**Given passage:**
# # # #

The inker (sometimes credited as the finisher or embellisher) is one of the two line artists in traditional comic book production.

The penciller creates a drawing, the inker outlines, interprets, finalizes, retraces this drawing by using a pencil, pen or a brush. Inking was necessary in the traditional printing process as presses could not reproduce pencilled drawings. "Inking" of text is usually handled by another specialist, the letterer,
the application of colors by the colorist.

As the last hand in the production chain before the colorist, the inker has the final word on the look of the page, and can help control a story's mood, pace, and readability.

Workflow 

While inking can involve tracing pencil lines in a literal sense, it also requires interpreting the pencils, giving proper weight to the lines, correcting mistakes, and making other creative choices. The look of a penciler's final art can vary enormously depending on the inker. A pencil drawing can have an infinite number of shades of grey, depending on the hardness of the graphite and the pressure applied by the artist. By contrast, an ink line generally can be only solid black. Accordingly, the inker has to translate pencil shading into patterns of ink, as for example by using closely spaced parallel lines, feathering, or cross-hatching.

# # # #

**Listing:**
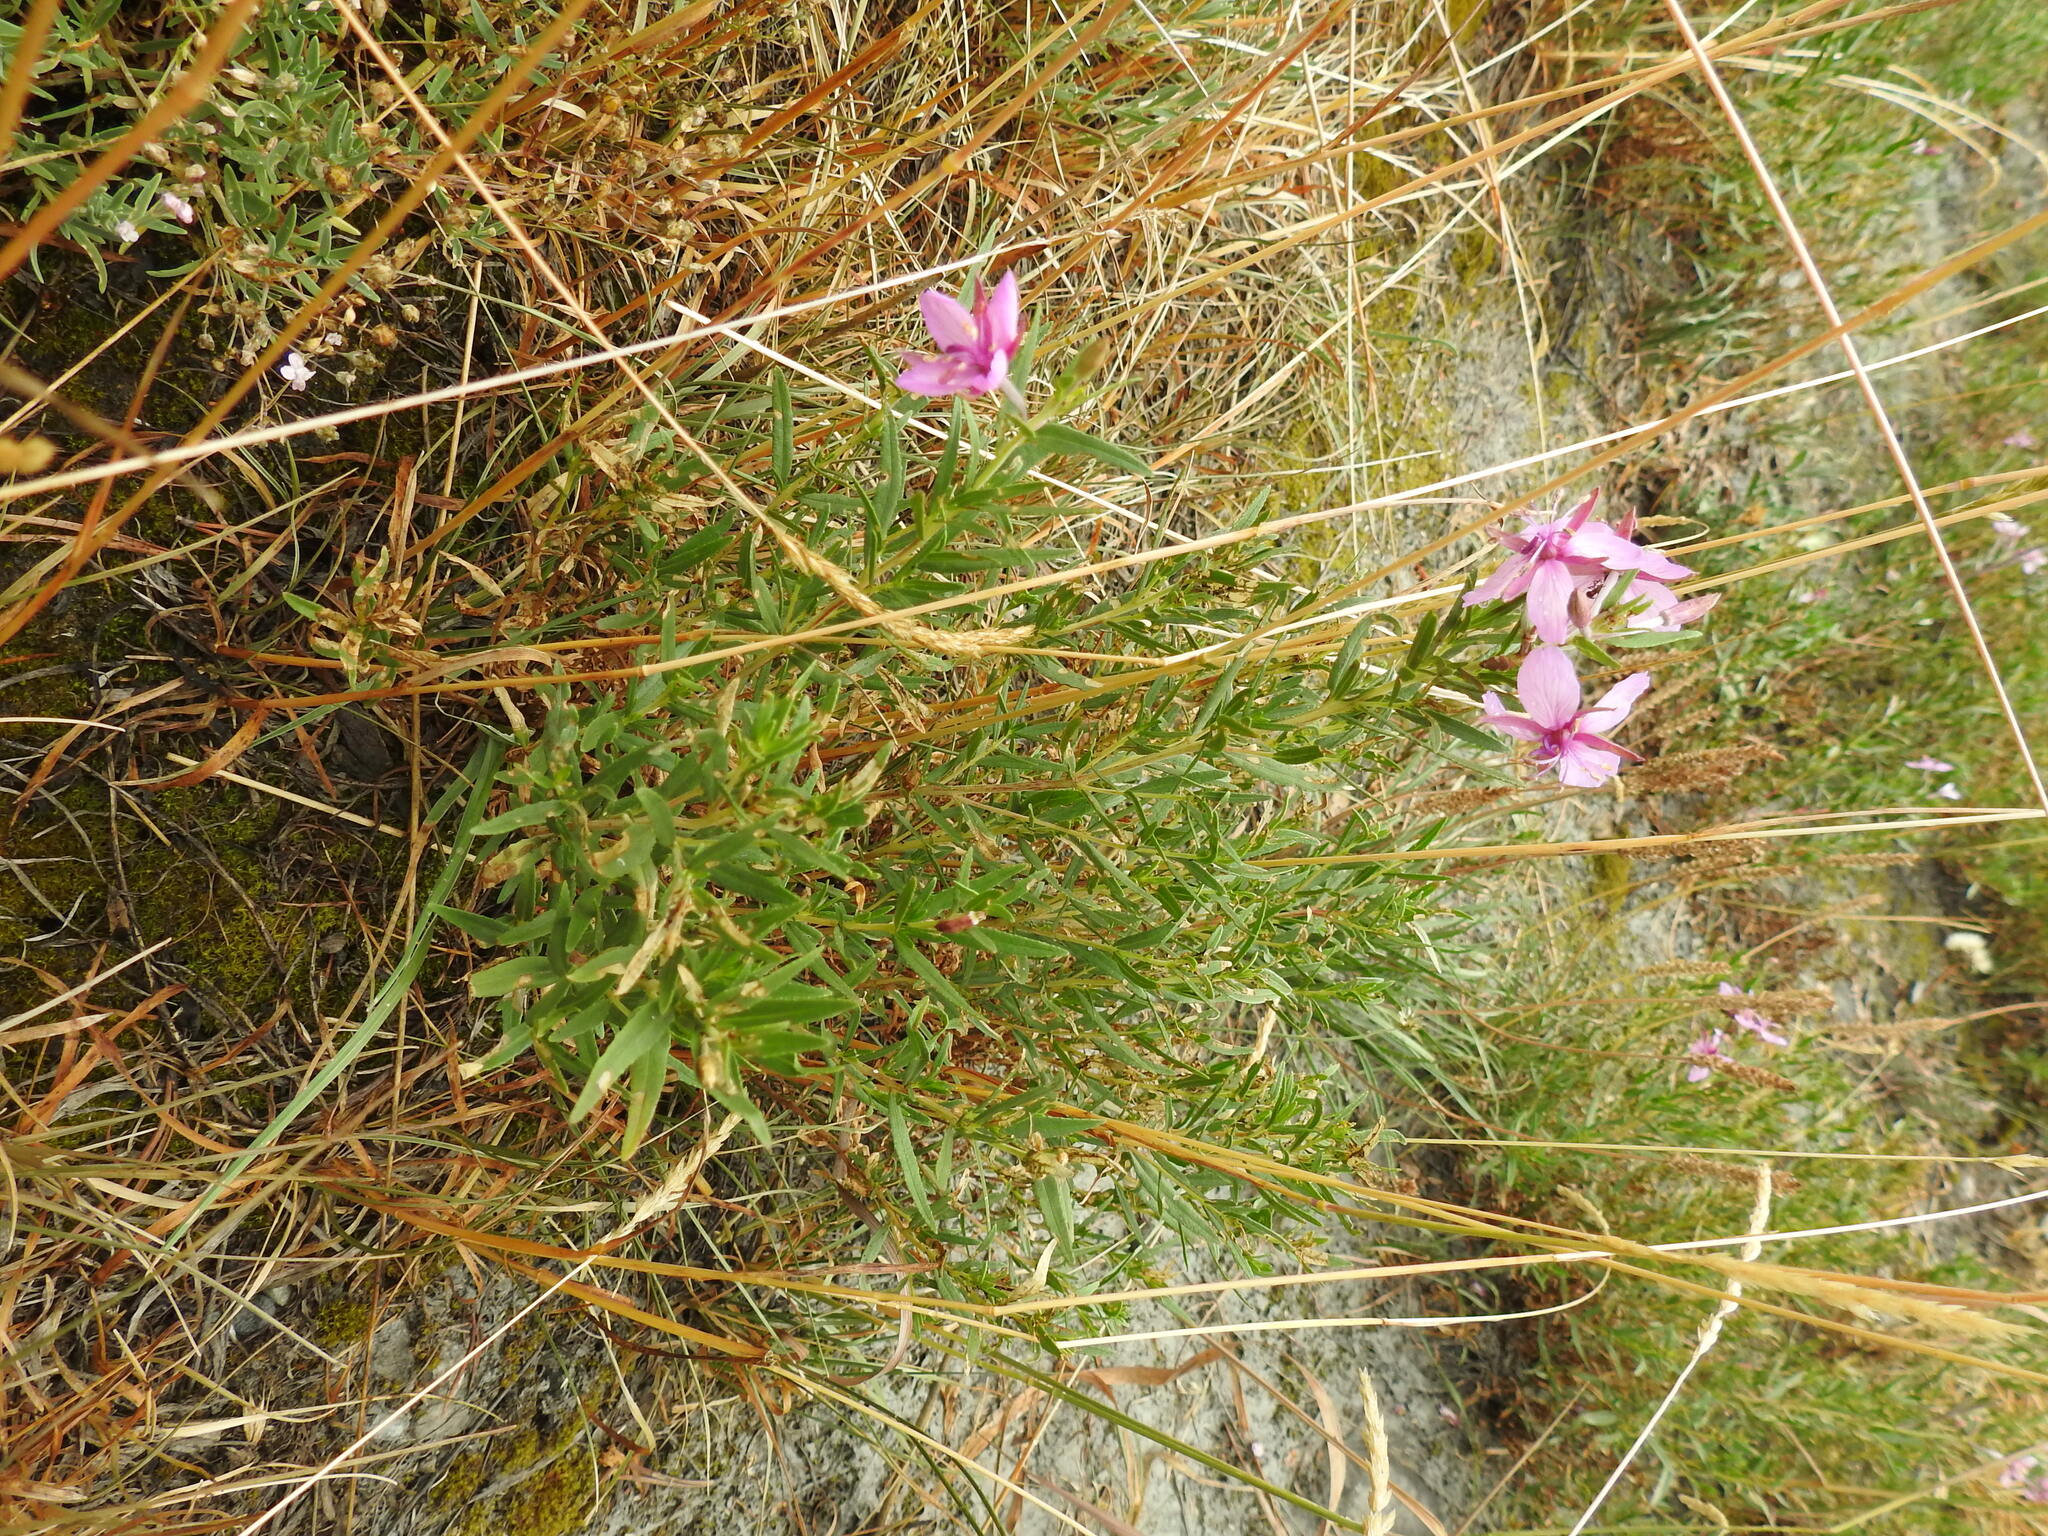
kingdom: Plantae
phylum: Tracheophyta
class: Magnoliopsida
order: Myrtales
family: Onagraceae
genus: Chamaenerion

# # # #

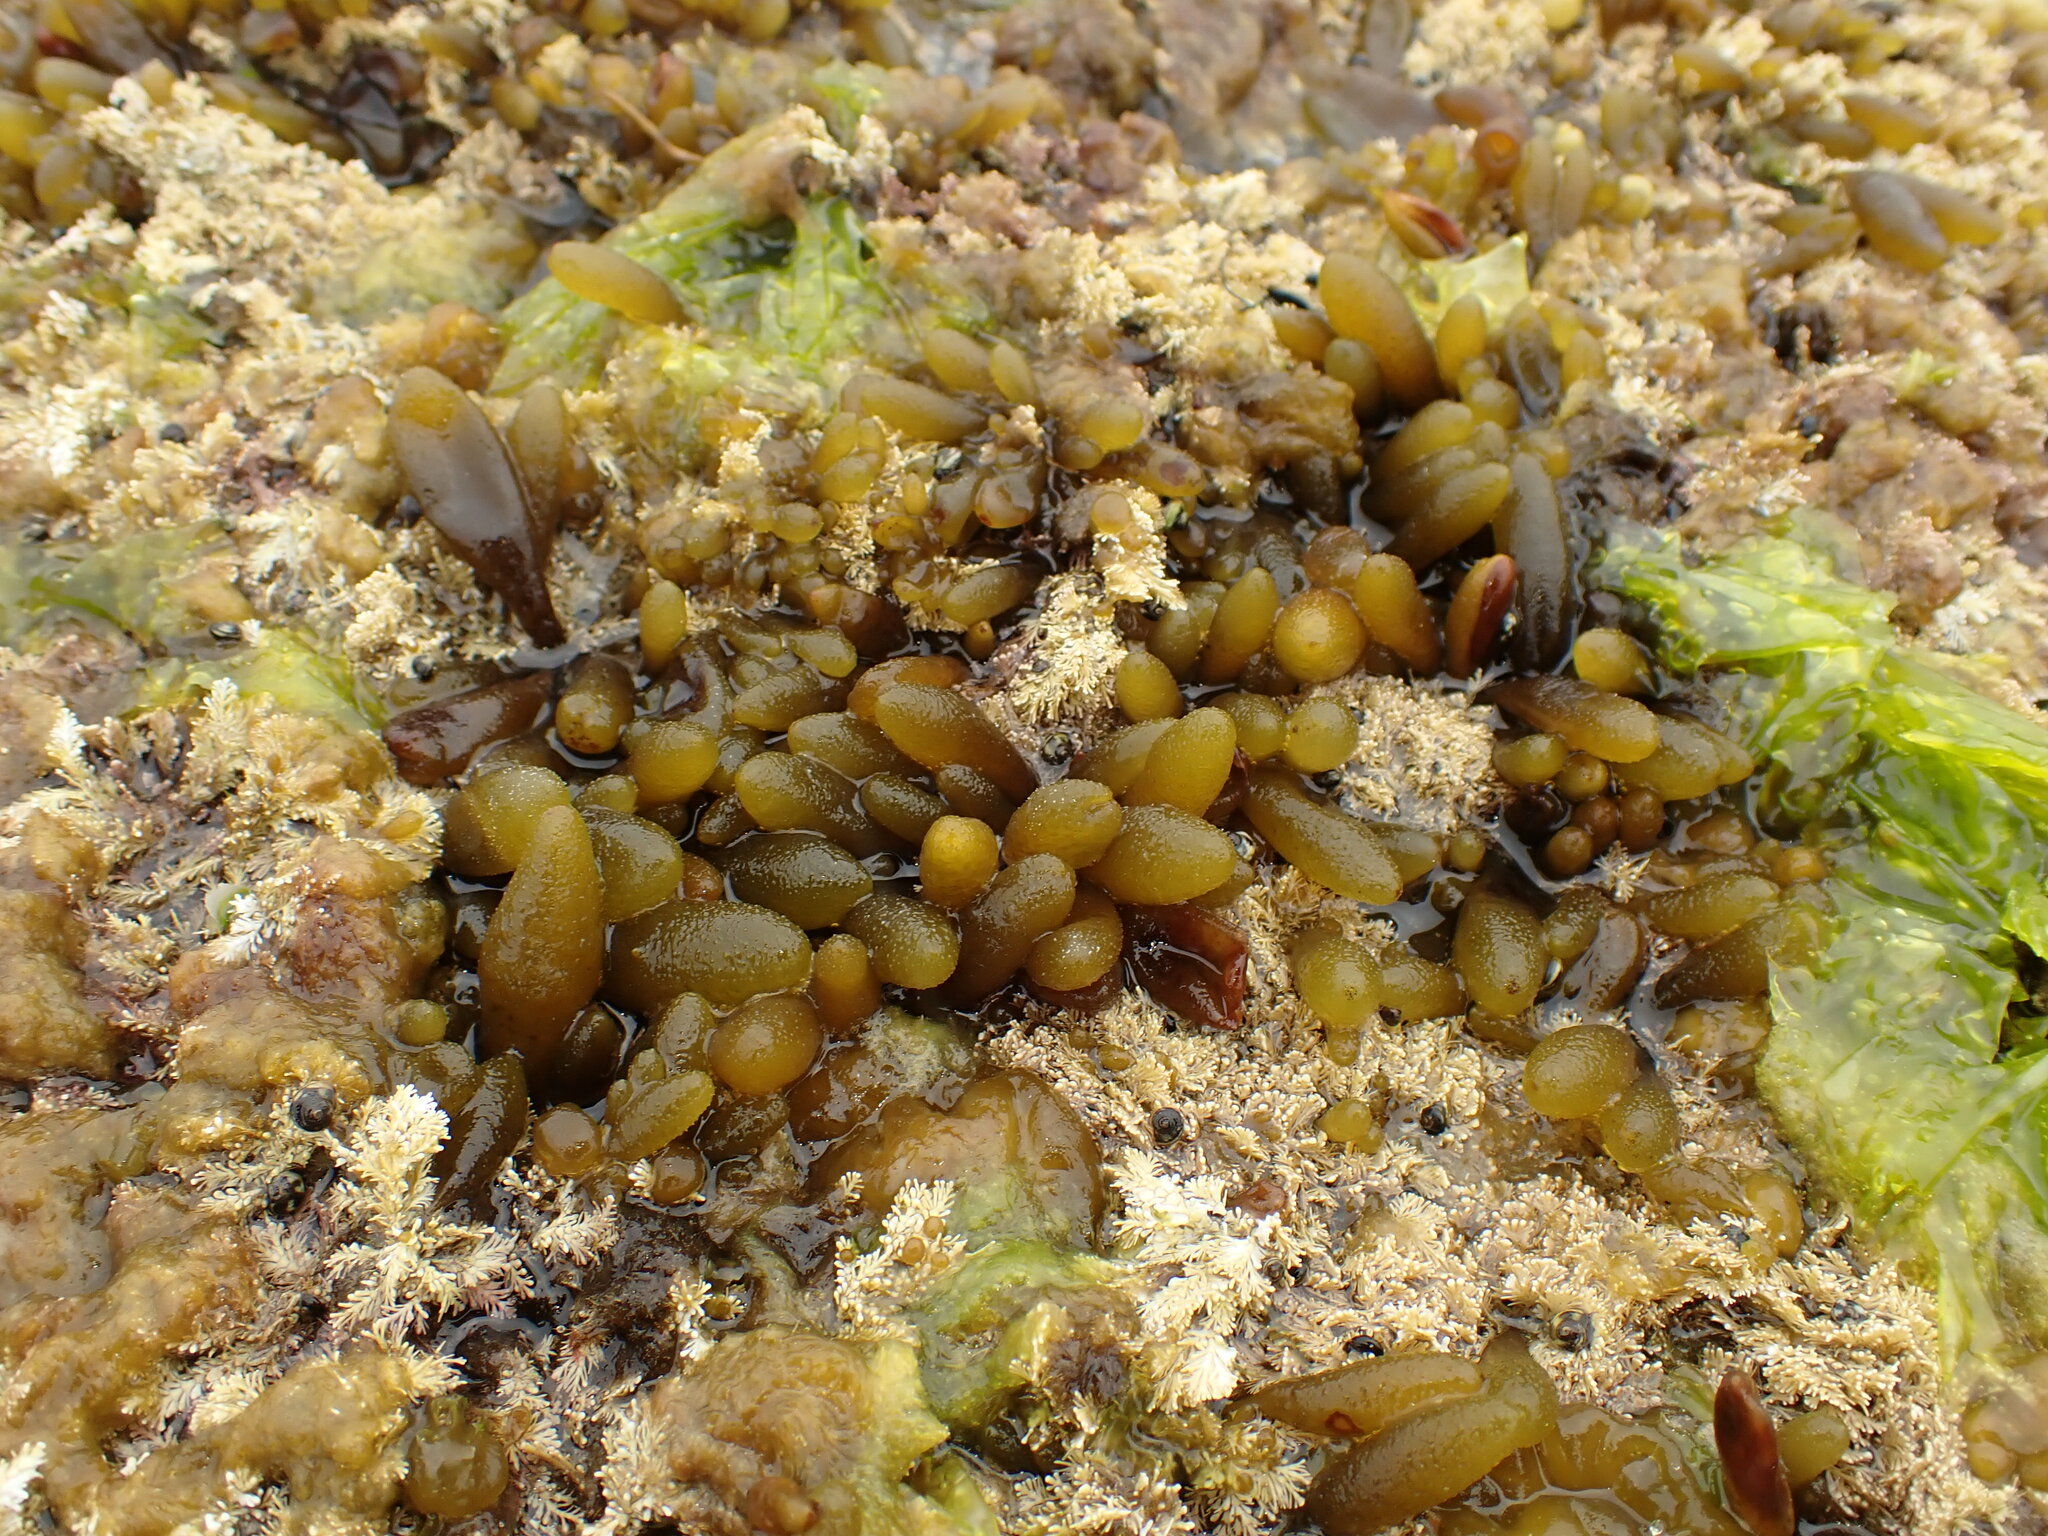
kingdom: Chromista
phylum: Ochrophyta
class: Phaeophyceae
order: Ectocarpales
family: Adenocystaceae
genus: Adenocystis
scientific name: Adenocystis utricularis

# # # #

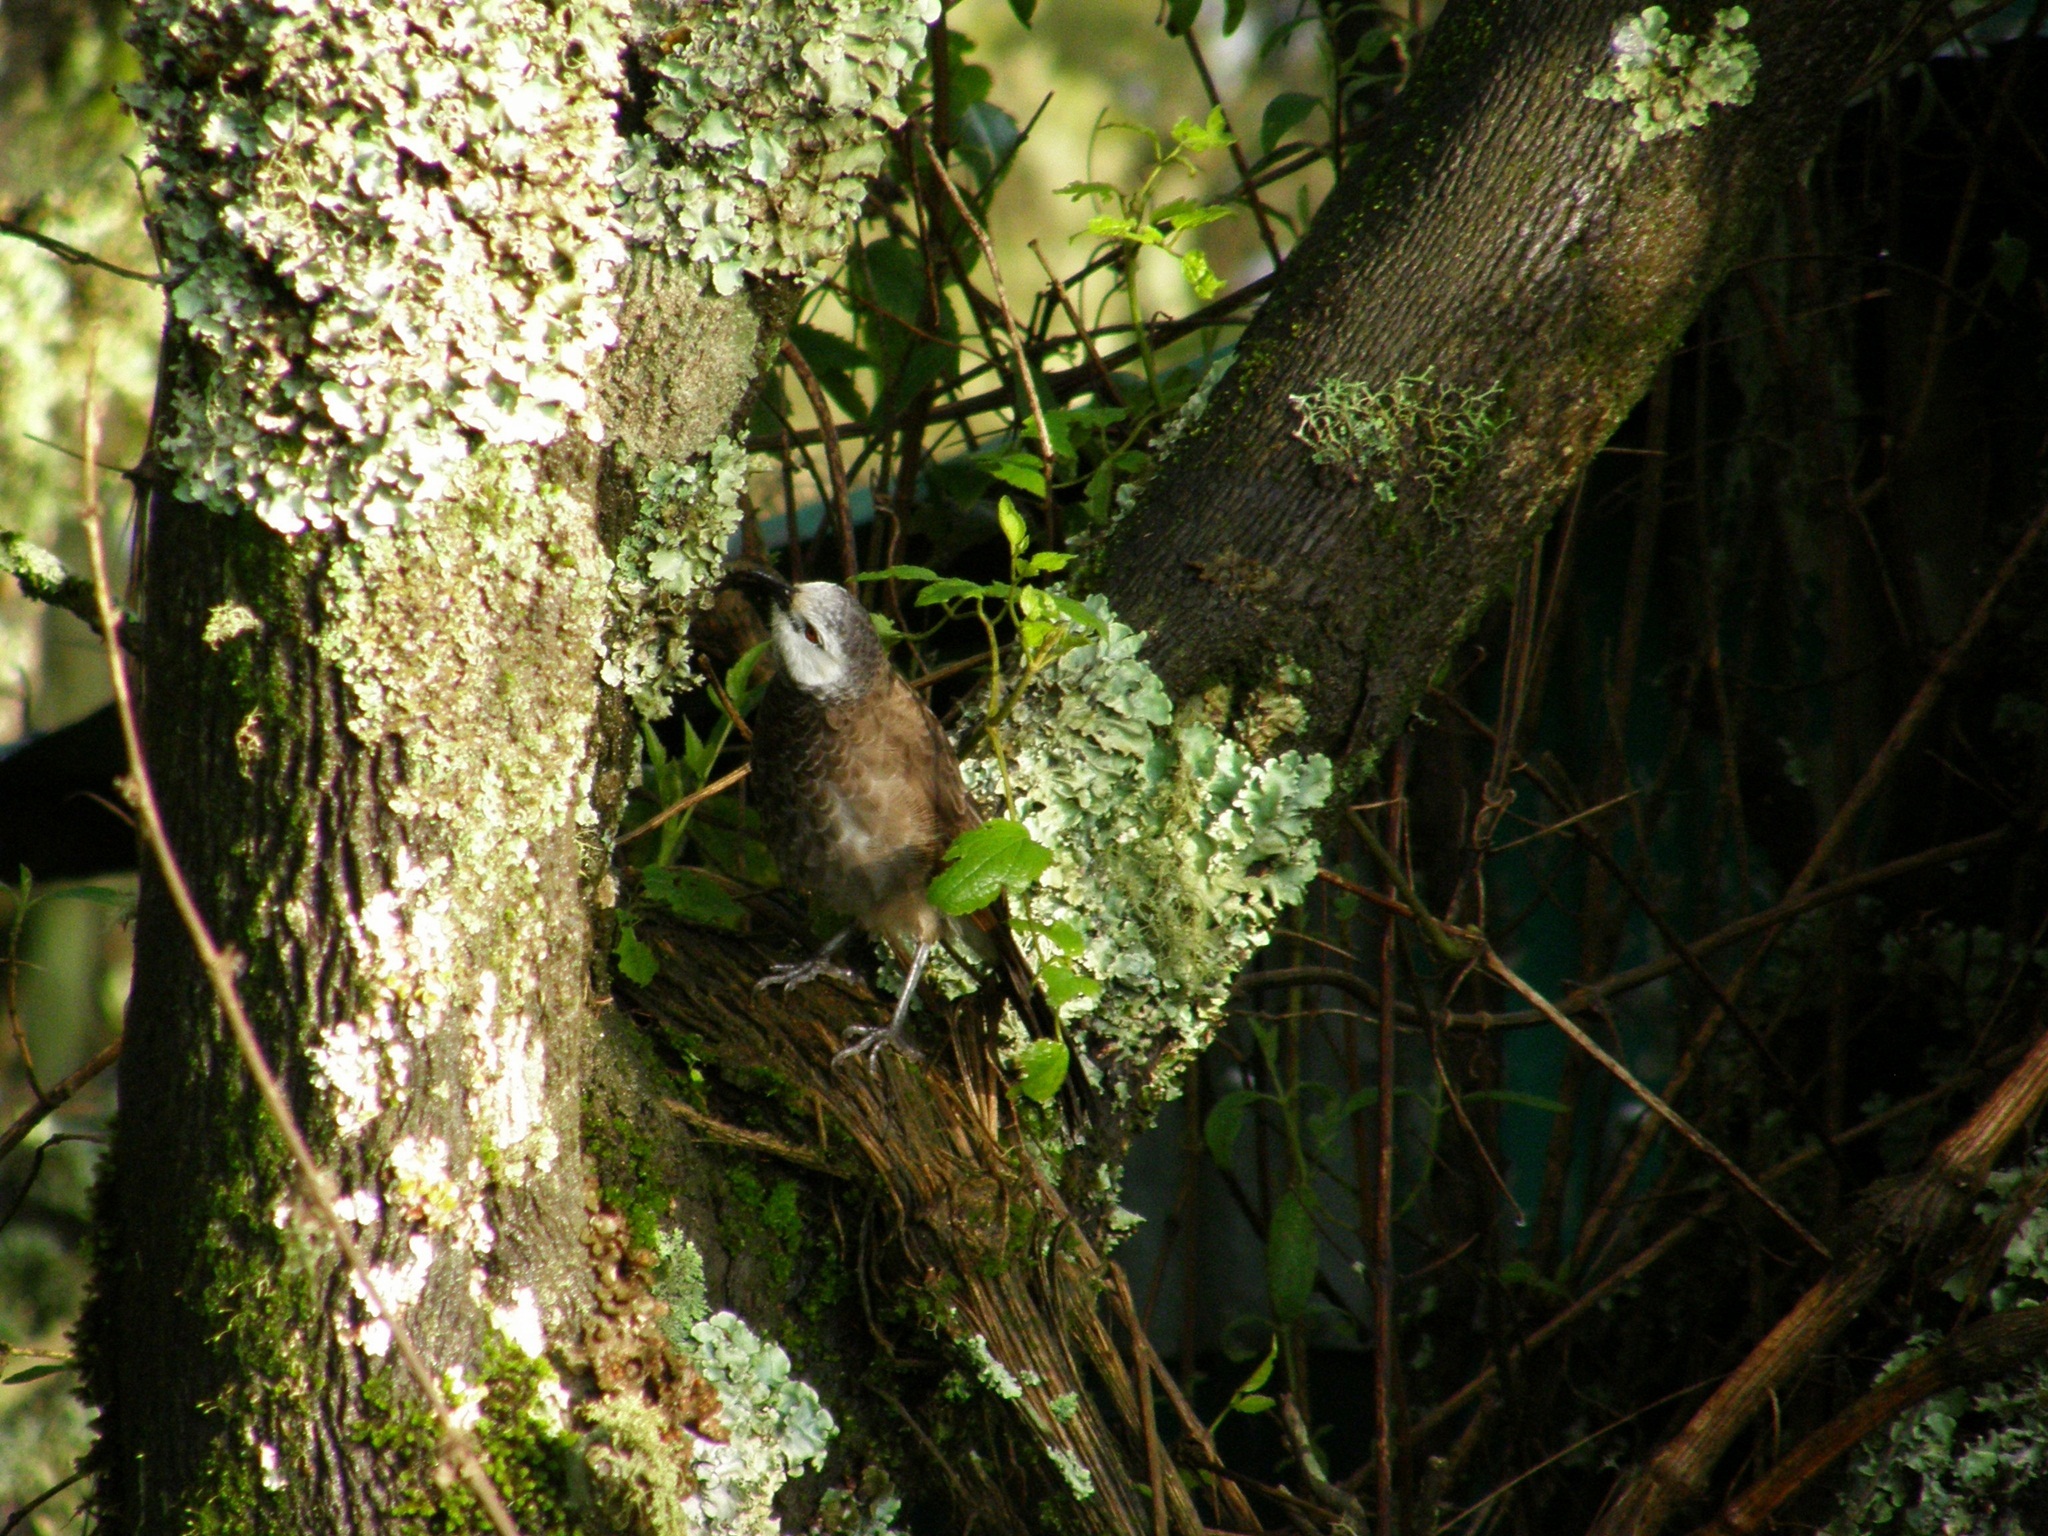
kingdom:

# # # #

**Task instructions:**
1. Reproduce everything in the passage on comic book inking from "The inker (sometimes" down to "pace, and readability.".
2. Write what comes next in the passage on comic book inking, starting after its last sentence.

**Set of answers:**
1.
The inker (sometimes credited as the finisher or embellisher) is one of the two line artists in traditional comic book production.

The penciller creates a drawing, the inker outlines, interprets, finalizes, retraces this drawing by using a pencil, pen or a brush. Inking was necessary in the traditional printing process as presses could not reproduce pencilled drawings. "Inking" of text is usually handled by another specialist, the letterer,
the application of colors by the colorist.

As the last hand in the production chain before the colorist, the inker has the final word on the look of the page, and can help control a story's mood, pace, and readability.

2.
Some inkers will often do more than simply interpret the pencil markings into pen and brush strokes; depending on how much detail the penciler puts into the pencil drawings, the inker might add shading or be responsible for the placement of black spaces and shadows in the final drawing. An experienced inker paired with a novice penciler might be responsible for correcting anatomical or other mistakes, modifying facial expressions, or changing or improving the artwork in a variety of other ways. Alternatively, an inker may do the basic layout of the page, give the work to another artist to do more detailed pencil work, and then ink the page himself (as Joe Simon often did when inking Jack Kirby, or when Michael T. Gilbert collaborated with penciler P. Craig Russell on the Elric of Melniboné series).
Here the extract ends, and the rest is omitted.